Look through the entries below for the line that contains "ECOLÓGICA EMMAIPC-EP EN", then set down that line and each one after it exactly, through the last.

┌─ EXCERPTED RECORDS

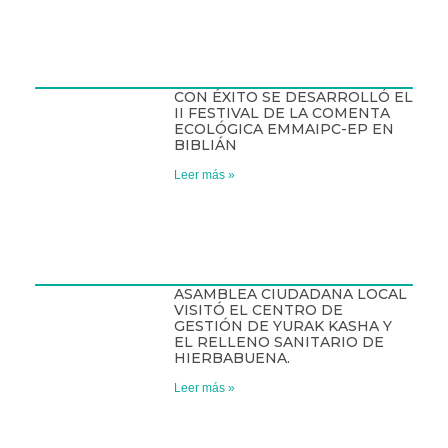
CON ÉXITO SE DESARROLLÓ EL
II FESTIVAL DE LA COMENTA
ECOLÓGICA EMMAIPC-EP EN
BIBLIÁN
Leer más »
ASAMBLEA CIUDADANA LOCAL
VISITÓ EL CENTRO DE
GESTIÓN DE YURAK KASHA Y
EL RELLENO SANITARIO DE
HIERBABUENA.
Leer más »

└─

[ANSWER SECTION]:
ECOLÓGICA EMMAIPC-EP EN
BIBLIÁN
Leer más »
ASAMBLEA CIUDADANA LOCAL
VISITÓ EL CENTRO DE
GESTIÓN DE YURAK KASHA Y
EL RELLENO SANITARIO DE
HIERBABUENA.
Leer más »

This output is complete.